|  | List of years in organized crime |  |

= 1879 in organized crime =

==Events==
- Giuseppe Esposito, a Sicilian bandit on the run from Italian authorities, arrives in New York via Marseilles, France. From there, he travels to New Orleans where, as "Vincenzo Rebello", he assumes leadership of the various La Cosa Nostra groups in the city. He and Joe Provenzano subsequently take control of the New Orleans waterfront.
- Joe Petrosino, future leader of the NYPD's "Italian Squad", arrives in New York City.
- Sicilian bandit leader Antonino Leone reportedly escapes from prison and subsequently disappears in North Africa.

===February===
- Chicago Democrats, backed by crime lord Michael Cassius McDonald, elect Carter Harrison as Mayor of Chicago in 1879. Harrison served four consecutive terms as mayor from 1879 to 1887, during which time an alliance between the city's gambling interests and politicians in Chicago is established.
- The Koyosha (Sun Facing Society), a precursor to the Genyōsha (Dark Ocean Society), is founded by Hakoda Rokusuke, Toyama Mitsuru, and Shindo Kiheita.

===July===
July 22 – John Lynch, a member of the Pitt Street Gang, is arrested by police for stealing four ducks from Hester Street merchant Samuel Flock and tried at Essex Market Police Court.

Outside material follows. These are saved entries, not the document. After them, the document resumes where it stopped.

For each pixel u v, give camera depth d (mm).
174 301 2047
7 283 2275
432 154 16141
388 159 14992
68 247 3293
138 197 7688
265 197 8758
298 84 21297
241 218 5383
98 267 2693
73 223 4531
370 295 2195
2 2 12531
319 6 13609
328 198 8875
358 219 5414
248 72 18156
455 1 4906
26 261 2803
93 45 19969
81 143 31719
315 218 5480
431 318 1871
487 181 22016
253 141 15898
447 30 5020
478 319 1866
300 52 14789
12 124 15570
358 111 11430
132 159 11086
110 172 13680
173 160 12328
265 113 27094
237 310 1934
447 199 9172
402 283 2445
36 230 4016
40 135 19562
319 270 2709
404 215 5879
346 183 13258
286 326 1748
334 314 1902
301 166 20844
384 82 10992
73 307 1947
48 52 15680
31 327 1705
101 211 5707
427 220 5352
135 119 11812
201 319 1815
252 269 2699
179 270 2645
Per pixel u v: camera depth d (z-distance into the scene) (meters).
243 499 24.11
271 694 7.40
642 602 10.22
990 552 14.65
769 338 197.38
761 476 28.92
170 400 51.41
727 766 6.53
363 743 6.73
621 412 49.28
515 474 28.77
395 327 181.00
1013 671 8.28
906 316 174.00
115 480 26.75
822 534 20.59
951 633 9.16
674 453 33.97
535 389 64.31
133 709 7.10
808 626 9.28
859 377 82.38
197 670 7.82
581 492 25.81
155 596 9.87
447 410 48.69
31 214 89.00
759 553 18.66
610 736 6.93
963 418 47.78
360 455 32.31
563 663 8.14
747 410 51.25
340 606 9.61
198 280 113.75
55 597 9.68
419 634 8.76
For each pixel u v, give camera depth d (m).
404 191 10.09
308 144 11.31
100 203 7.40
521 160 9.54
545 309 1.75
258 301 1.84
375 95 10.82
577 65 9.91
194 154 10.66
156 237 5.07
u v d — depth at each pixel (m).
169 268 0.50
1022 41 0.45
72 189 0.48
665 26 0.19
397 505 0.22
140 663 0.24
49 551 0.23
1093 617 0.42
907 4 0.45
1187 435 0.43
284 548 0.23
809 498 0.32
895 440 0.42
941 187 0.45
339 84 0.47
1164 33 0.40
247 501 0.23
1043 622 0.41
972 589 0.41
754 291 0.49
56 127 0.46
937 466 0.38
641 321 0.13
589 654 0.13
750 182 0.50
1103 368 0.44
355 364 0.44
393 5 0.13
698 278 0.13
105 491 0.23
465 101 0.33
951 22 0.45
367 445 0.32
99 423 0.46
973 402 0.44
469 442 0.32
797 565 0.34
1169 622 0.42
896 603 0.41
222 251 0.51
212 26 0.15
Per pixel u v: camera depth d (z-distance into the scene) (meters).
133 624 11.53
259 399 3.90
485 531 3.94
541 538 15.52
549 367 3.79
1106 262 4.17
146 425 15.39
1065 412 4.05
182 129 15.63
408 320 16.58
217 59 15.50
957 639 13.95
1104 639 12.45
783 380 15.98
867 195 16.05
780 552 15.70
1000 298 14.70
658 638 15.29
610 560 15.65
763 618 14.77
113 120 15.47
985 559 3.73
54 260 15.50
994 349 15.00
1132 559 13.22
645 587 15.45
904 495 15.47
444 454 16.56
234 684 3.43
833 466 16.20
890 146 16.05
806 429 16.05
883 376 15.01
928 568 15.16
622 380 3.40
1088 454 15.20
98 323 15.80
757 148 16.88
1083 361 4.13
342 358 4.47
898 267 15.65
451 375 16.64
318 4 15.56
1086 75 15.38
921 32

However, released due to lack of evidence, he was arrested the following afternoon by an officer of the Tenth Precinct after stealing four pails from the Eldridge Street store of an Abraham Bernstein. Pleading guilty, he was held at a $500 bail for trial.

==Births==
- Angelo Giordano, saloonkeeper associated the Brooklyn's Navy Street Gang
- Mariano Marsalisi, Sicilian mafioso involved in international narcotics trafficking
- Gaspare Messina, Sicilian mafioso active as a "rappresentante" for the Sicilian underworld in Boston and the New England region
- Sai Wing Mock ("Mock Duck"), leader of the Hip Sing Tong in New York's Chinatown.